During the post-Taliban years, the relations between Pakistan and Kabul government have soured. The Pakistan’s ISI wants to have a government in Kabul under its umbrella. However, it is not even acceptable to the Afghan Talibans as well as to the Kabul Government. The Afghanistan leadership has demanded that the ISI must end the practice of picking up young men from the Afghan refugees. These trained militants are being deployed to maintain its hold on the country. There is a recent upsurge of these elements in Afghanistan, which could be traced to the ISI. The recent arrest of the terrorist having its close affiliation with ISI in killing Sikhs at a Gurdwara in Kabul has exposed the dirty game of Pakistan.
The role of China in the Afghan affairs is yet to be spelt out, though it appears to be limited only to extract minerals and raw materials. Its recent agreement with Iran for a long-term purchase of the crude oil, reveals that it may be playing much bigger role with the help of its ally, Pakistan, as soon as US vacates the region. Meanwhile, much significance is attached to the earlier two high-level meetings between Rajnath Singh and Jaishanker with their respective counterparts in Iran, Brigadier General Amir Hatami and Javed Zarif.

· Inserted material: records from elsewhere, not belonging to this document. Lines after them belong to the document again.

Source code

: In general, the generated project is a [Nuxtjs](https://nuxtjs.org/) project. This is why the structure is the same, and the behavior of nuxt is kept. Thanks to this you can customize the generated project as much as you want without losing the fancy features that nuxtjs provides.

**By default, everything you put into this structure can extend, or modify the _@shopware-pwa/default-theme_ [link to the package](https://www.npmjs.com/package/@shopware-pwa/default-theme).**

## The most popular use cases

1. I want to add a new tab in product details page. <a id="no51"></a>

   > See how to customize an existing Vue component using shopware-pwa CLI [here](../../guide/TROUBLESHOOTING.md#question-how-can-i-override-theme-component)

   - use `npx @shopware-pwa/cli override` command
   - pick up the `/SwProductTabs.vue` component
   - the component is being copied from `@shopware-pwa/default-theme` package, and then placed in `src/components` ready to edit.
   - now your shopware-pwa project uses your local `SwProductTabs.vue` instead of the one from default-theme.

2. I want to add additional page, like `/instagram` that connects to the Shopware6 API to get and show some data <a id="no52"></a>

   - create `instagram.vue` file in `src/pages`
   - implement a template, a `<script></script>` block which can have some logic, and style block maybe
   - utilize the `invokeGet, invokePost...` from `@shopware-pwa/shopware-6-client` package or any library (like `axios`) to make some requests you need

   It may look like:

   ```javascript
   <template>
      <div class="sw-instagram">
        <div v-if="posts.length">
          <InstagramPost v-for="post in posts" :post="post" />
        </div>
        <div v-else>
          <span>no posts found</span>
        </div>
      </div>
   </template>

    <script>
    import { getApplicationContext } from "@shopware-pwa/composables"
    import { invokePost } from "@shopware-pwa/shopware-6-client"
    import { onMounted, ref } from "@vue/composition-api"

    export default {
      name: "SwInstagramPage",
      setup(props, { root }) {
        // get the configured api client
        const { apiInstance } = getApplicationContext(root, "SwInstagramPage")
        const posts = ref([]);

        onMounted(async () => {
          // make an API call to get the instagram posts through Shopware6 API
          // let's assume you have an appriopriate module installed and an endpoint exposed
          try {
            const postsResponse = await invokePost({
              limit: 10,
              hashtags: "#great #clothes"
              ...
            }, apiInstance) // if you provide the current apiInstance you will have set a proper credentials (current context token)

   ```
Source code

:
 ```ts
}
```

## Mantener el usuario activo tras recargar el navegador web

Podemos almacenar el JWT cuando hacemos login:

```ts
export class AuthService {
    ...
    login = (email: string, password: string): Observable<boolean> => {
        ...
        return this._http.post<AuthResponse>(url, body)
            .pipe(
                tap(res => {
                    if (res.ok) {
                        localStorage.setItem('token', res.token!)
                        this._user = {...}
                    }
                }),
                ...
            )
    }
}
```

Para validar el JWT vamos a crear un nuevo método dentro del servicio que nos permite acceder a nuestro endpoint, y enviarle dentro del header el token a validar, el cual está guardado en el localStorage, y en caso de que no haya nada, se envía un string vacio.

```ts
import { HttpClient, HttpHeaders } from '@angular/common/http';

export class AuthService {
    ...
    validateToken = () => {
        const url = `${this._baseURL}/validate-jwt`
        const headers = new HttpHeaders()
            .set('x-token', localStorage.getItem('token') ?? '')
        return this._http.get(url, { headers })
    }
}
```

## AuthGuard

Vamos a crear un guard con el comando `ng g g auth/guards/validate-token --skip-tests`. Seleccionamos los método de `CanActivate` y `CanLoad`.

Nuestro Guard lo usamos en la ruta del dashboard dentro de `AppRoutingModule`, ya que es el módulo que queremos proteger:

It is possible that India may share the common approach towards the resolution of the Afghanistan’s challenges with the US envoy. India may tell US that with the final departure of the US forces, a consensus is required for ensuring the peace. Since, it is yet to be ascertained that how much understanding could be developed between the Indian and Iranian leaders. However, it is understood that India is going to tell US to support India’s initiative for the revival of the regional approach model involving India-Iran to stabilize Afghanistan.
Amidst these developments, India and Iran have decided to give a push to connectivity projects. The terminals built at Chabahar Port with India’s assistance recently witnessed cargo movement to South Asia and Southeast Asia. In February 2019, the Afghanistan-Iran-India trade corridor through Chabahar Port was officially inaugurated. India’s has impressed upon Iran that it should reconsider the Chahbahar-Zahedan railway contract to Khatam al-Anbiya, a Revolutionary Guard entity that is under US sanctions. If the US endorses India-Iran understanding, its task to pull out from Afghanistan would be much easier. Zalmay Khalilzad’s New Delhi visit could become a historical event, but much depends upon the US perception of the region.